- Born: 27 March 1943 (age 83) Birmingham, England
- Occupation: Theatrical agent

= Laurie Mansfield =

Theatrical agent

Laurie Mansfield (born 27 March 1943) is a theatrical agent from Birmingham.

He is best known as an agent for British entertainers from the 1970s onwards.

==Early career==
Mansfield entered show business first as a salesman for CBS Records, and then as a record producer. In 1969, this led him into the agency business, where he became responsible for building International Artistes Ltd into one of the most successful all-purpose management and agency companies in the UK.

In April 2010, a new company was formed called Laurie Mansfield Associates, presenting a combination of both theatrical production and talent representation.

==Theatre producer==
In 1989, Mansfield co-produced Buddy: The Buddy Holly Story, which completed 13 years in London's West End, and was subsequently produced across the world.

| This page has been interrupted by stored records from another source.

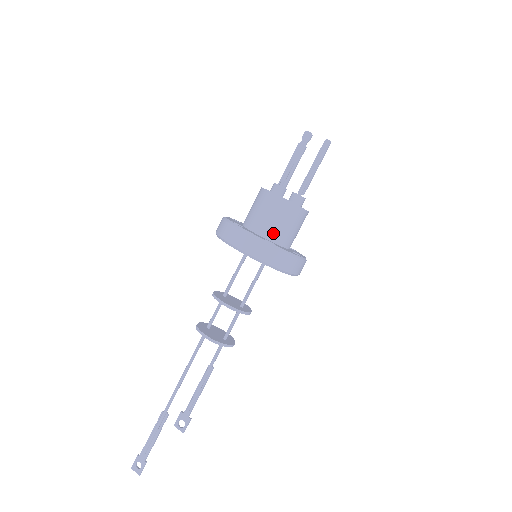
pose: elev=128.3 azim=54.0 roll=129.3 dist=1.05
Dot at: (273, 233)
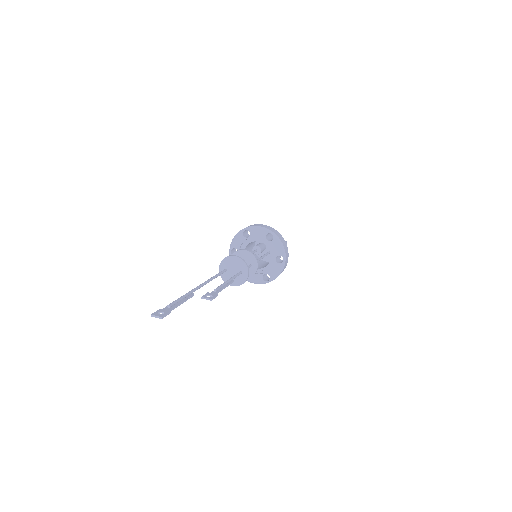
Dot at: occluded
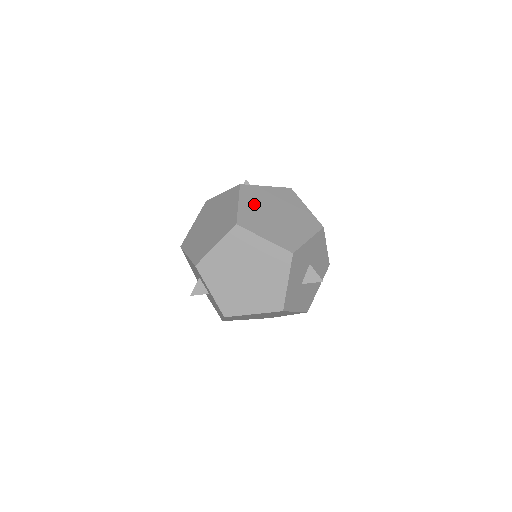
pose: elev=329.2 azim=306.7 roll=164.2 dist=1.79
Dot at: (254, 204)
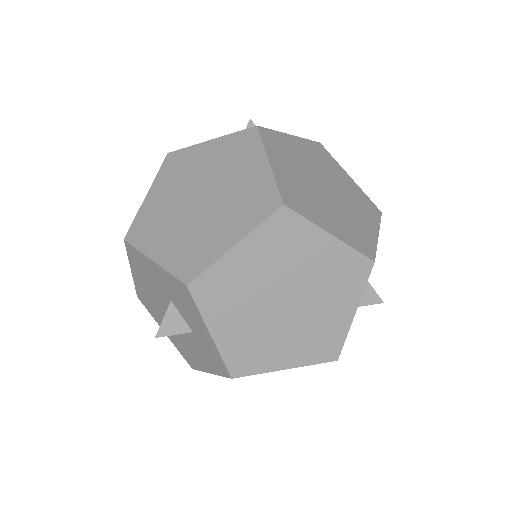
Dot at: (290, 166)
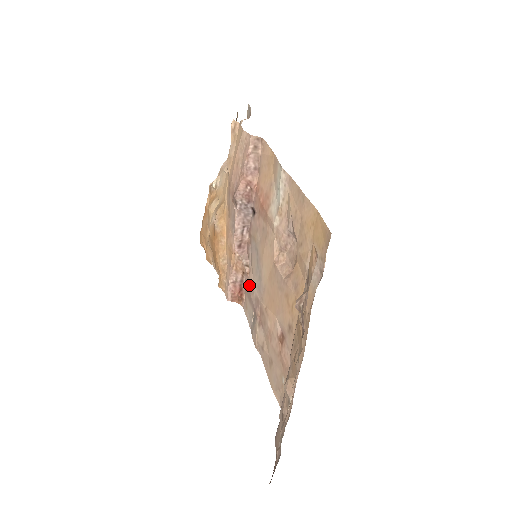
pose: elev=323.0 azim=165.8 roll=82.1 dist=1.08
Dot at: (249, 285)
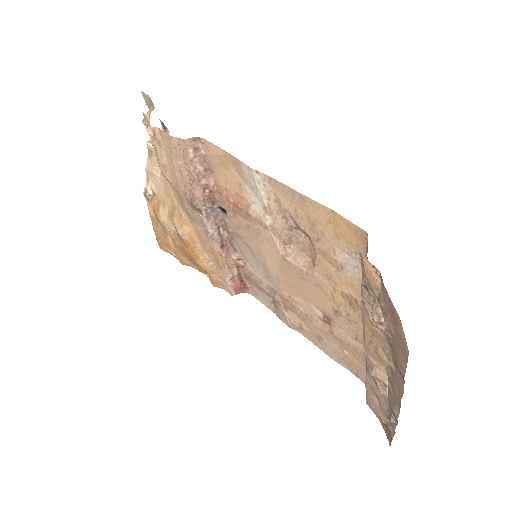
Dot at: (251, 276)
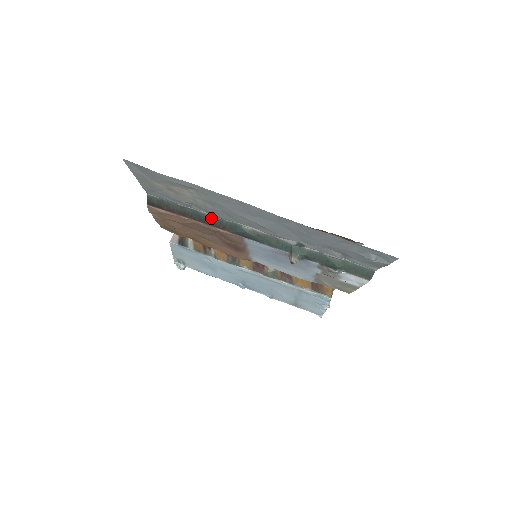
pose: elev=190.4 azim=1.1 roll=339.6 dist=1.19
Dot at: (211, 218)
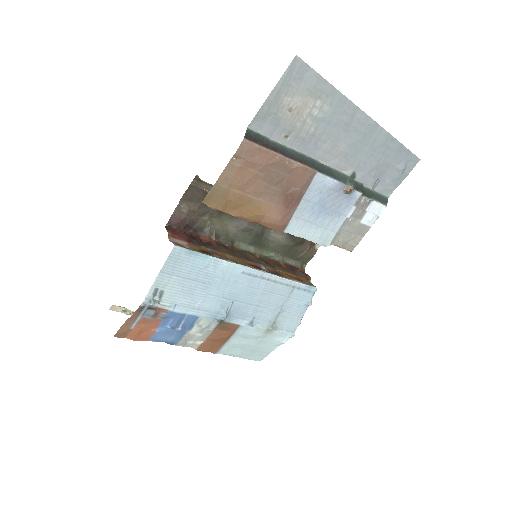
Dot at: (296, 154)
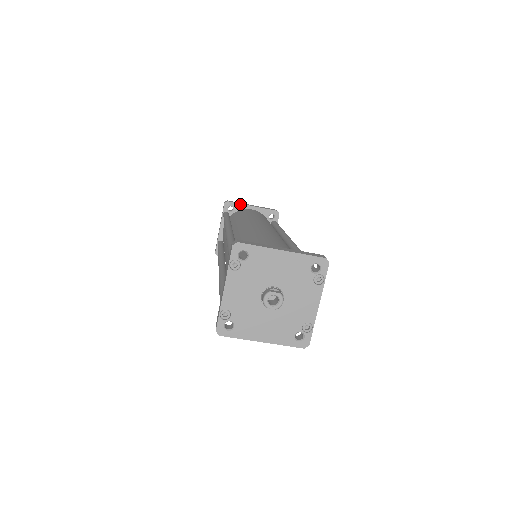
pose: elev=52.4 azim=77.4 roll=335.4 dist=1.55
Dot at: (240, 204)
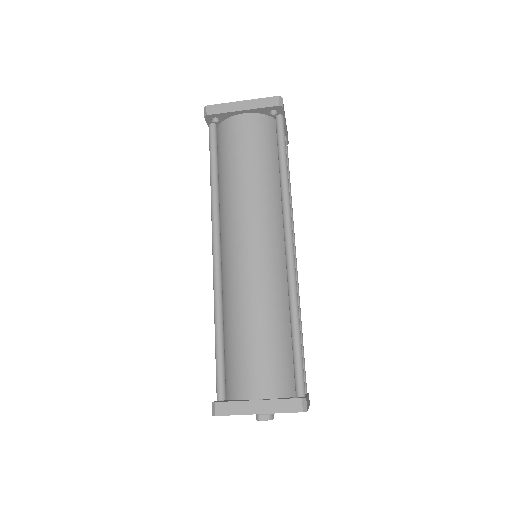
Dot at: (225, 113)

He co-produced the Olivier Award-winning musical Jolson in London's West End then Toronto. Jolson has also toured in the United States and Australia. In 1999, Mansfield co-produced the Olivier Award-winning Defending the Caveman in London. In October 1999, he was the lead producer on Great Balls of Fire, the Jerry Lee Lewis story, at the Cambridge Theatre.

In 2006, his first co-production with Bill Kenwright was the original tour of This Is Elvis. The pair went on to co-produce many successful touring musicals including West End hit Dreamboats and Petticoats and its sequel Dreamboats and Miniskirts; Save the Last Dance for Me; Laughter in the Rain: The Neil Sedaka Story; and Cilla The Musical, based on the early life of Cilla Black, written by the award-winning Jeff Pope.

==Charity work==
Mansfield is the Life President of the Royal Variety Charity (formerly the Entertainment Artistes' Benevolent Fund), which maintains the retirement home for entertainers, Brinsworth House in Twickenham. Through the RVC, he is closely involved with The Royal Variety Show, the proceeds of which support the charity's work. He is also President of the British Forces Foundation (founded by Jim Davidson), formed to promote and support the armed forces for charitable means by entertaining servicemen and women around the world.